There's an attempt here to play
up the idea of eccentricity: if a woman is single and doesn’t appear to want
to marry, if she travels alone to far off places, if she travels down back
alleys and to stockyards, if she wants a lock for her door, if she collects
newspapers, if she takes photos of an injured person instead of standing around
gawking like everyone else, if she isn’t freely open about her past, if she
opts not to tell a shop-owner her name, she is deemed an oddity. And yet, I
wonder, were a man to behave in the way she did, would he be called such an
eccentric? Are any of those actions really so extremely erratic
and bizarre?
While John Maloof claims in his
film to want to make known to the world Vivian Maier’s photography, there is a
queasy quality, a sort of TV tabloid element, permeating the whole endeavor,
and the result is as similarly shallow as any episode of Hard Copy. Maier,
as a subject, is an object to be poked and prodded and dissected; every small
action or life detail that can be discovered is taken and exploded into
suggestive significance.
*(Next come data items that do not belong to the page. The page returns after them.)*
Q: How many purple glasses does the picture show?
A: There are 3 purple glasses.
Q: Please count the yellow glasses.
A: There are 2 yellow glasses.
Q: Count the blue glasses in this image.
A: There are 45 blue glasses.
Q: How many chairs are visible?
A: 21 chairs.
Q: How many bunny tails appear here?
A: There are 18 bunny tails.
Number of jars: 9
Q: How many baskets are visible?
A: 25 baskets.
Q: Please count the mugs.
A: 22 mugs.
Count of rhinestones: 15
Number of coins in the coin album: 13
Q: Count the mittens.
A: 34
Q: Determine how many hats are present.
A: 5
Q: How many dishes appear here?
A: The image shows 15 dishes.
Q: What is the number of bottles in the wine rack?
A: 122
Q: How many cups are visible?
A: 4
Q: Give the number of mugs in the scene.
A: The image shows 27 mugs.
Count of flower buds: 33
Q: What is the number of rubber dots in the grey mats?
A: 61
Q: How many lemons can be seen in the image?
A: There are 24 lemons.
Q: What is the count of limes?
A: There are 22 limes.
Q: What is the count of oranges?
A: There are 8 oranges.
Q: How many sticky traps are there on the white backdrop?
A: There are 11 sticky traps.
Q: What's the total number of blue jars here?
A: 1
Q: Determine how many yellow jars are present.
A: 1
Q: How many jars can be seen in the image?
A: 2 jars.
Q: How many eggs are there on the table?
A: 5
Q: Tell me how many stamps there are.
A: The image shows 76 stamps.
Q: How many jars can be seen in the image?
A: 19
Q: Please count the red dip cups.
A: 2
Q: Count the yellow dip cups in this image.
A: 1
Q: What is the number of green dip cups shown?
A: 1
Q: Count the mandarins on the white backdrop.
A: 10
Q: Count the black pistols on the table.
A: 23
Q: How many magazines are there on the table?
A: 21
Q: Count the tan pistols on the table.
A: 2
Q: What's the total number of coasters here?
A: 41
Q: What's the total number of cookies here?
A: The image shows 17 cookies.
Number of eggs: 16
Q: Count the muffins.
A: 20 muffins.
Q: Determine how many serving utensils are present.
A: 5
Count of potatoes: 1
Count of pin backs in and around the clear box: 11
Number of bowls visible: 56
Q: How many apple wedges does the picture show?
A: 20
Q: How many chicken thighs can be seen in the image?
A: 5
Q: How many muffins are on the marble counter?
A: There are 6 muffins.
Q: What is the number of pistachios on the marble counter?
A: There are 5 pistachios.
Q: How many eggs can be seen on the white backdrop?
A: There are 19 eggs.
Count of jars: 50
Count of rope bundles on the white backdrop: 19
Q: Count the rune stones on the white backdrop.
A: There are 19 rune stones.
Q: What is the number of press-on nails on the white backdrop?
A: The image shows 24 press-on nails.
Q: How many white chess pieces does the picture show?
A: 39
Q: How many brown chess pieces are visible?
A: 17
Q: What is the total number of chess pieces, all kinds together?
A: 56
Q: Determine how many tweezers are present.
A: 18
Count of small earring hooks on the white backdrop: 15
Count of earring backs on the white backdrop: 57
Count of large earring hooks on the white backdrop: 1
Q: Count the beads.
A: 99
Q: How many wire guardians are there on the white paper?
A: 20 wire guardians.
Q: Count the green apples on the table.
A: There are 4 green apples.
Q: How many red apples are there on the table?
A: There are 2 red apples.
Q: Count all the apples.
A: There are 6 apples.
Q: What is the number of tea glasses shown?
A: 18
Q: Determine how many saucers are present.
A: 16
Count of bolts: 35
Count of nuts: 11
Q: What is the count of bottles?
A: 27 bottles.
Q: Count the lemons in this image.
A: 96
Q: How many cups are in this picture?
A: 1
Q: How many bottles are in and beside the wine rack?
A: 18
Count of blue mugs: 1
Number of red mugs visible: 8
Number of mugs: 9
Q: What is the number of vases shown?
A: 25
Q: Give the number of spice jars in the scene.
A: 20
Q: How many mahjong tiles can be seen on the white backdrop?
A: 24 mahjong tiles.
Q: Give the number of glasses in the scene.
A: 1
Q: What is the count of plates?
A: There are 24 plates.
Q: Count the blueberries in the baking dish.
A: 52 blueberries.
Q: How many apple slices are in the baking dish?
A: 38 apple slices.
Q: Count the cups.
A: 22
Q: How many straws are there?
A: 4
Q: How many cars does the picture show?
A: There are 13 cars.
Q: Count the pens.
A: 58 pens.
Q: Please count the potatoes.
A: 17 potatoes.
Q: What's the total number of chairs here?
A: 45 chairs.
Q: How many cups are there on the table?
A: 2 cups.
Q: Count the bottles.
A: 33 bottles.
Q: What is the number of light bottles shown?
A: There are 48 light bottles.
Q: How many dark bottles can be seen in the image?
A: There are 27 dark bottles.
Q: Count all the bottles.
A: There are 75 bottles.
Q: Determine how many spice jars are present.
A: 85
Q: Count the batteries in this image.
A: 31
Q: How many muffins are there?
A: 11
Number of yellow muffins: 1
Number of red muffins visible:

And people who clearly didn’t know her – who, for the
most part, seem to think of her as a bizarre object themselves, and who seem to
be quite pleased to be at the center of some attention – are paraded forth
for comment.
And as pleased as the
interviewees are to be on film, Maloof, himself, so constantly references his
own purportedly solitary efforts to champion Maier, it is difficult to see much
story here beyond his own self-interest (and as this
NYT piece indicates, Maloof’s proprietary claim on Maier is dubious
at best).
It is in spite of the film
itself that we get glimpses of the complex human being that Maier must have
been, and in those glimpses and hints, we must affirm that the irreducible
complexity of Maier cannot be violated by the prods of petty filmmaking. She
will not be reduced to “odd,” “eccentric,” “reclusive”; she cannot be contained
by words like “spinster” or “nanny.” Her person remains hers and hers alone,
locked, whole, dignified.
What
remains, what transcends the film’s leering attempts at story-telling, is her
photography. The images she captured invite us to engage in looking at the
world in fresh ways – at beauty, tragedy, comedy, ugliness in unexpected
places. And in this new looking, we turn with her, at her side, as fellow human
beings, to look at the world she saw. I know nothing about her - and that is as
it should be – but I am so grateful to be enriched by her eyes.
NOTE:
It would be hypocritical of me not to acknowledge that I owe gratitude to John
Maloof for bringing Maier to my attention in the first place: had he not made
this film, I am not at all sure I would have heard of her at all. And it is on
the website he curates - http://www.vivianmaier.com/ - where her photography is
most extensively accessible online. I am torn: I must be grateful for the film
and yet its sensibilities are galling in the extreme.